- Opening Delimiter -
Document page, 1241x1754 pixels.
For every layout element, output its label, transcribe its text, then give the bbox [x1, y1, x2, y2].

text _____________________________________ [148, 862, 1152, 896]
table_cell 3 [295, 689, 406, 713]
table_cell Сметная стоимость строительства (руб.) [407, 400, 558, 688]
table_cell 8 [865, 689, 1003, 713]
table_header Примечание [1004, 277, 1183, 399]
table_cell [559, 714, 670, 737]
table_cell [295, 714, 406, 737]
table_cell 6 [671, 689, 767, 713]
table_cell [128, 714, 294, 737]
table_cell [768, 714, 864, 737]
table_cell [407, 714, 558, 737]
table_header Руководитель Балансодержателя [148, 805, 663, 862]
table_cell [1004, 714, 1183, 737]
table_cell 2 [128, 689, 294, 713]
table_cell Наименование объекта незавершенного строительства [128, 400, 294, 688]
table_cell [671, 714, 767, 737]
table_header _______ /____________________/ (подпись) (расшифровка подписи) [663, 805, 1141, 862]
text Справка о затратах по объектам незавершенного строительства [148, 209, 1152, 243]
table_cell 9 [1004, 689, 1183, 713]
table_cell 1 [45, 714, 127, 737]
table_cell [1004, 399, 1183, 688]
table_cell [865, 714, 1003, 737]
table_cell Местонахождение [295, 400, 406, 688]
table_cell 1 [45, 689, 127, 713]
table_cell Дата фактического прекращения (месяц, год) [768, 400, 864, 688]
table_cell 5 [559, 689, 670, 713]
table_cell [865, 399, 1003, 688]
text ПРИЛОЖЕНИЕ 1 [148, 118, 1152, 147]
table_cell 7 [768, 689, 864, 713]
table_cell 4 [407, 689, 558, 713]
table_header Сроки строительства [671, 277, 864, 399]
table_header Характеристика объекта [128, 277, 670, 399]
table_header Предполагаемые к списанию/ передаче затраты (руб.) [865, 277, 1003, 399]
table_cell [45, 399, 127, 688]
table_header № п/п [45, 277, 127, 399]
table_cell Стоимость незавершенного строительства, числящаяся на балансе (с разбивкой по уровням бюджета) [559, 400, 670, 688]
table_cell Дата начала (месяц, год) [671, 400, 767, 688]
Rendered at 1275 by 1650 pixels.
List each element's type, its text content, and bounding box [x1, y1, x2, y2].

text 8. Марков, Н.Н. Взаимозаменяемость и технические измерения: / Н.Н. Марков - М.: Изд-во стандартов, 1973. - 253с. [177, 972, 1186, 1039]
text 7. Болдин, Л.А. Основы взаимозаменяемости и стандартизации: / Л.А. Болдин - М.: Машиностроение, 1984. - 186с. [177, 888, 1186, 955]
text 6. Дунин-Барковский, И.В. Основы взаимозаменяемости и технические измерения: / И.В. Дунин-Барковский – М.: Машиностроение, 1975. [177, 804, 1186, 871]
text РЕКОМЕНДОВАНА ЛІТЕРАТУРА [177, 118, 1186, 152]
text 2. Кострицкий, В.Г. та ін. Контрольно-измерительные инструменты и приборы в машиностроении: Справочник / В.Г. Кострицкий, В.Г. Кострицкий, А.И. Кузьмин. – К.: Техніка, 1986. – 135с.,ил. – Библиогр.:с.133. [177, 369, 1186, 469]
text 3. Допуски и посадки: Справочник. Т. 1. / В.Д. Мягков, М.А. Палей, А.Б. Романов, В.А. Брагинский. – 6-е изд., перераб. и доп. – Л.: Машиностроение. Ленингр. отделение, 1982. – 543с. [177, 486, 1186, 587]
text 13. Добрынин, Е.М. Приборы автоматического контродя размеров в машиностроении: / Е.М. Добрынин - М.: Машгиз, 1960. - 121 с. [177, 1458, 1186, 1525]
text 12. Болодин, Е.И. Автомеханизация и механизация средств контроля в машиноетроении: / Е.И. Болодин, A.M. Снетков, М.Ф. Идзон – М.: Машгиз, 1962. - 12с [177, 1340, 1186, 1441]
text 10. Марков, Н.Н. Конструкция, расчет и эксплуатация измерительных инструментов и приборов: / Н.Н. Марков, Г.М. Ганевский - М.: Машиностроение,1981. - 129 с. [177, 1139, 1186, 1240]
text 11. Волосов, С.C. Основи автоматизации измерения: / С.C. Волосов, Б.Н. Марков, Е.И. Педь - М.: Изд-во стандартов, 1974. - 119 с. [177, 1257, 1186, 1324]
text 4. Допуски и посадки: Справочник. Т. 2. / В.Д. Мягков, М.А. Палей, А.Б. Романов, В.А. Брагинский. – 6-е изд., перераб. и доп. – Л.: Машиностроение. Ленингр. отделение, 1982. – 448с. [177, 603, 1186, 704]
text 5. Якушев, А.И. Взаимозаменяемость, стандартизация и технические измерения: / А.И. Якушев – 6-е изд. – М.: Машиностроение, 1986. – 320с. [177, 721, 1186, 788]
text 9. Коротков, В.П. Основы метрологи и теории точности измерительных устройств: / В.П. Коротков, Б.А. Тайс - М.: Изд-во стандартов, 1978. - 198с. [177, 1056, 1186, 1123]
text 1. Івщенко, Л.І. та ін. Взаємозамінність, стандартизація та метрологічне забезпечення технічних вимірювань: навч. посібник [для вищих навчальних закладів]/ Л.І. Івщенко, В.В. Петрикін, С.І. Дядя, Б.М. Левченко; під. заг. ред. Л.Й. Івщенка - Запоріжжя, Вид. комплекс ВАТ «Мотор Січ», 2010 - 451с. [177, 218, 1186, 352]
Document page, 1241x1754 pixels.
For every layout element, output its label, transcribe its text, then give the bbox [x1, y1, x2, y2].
- Closing Delimiter -
* **WHAT YOU NEED TO DO**: Scan the records above for the word "Машгиз". Copy each line that has it.

* **ANSWER TO THE PROBLEM**:
text 13. Добрынин, Е.М. Приборы автоматического контродя размеров в машиностроении: / Е.М. Добрынин - М.: Машгиз, 1960. - 121 с. [177, 1458, 1186, 1525]
text 12. Болодин, Е.И. Автомеханизация и механизация средств контроля в машиноетроении: / Е.И. Болодин, A.M. Снетков, М.Ф. Идзон – М.: Машгиз, 1962. - 12с [177, 1340, 1186, 1441]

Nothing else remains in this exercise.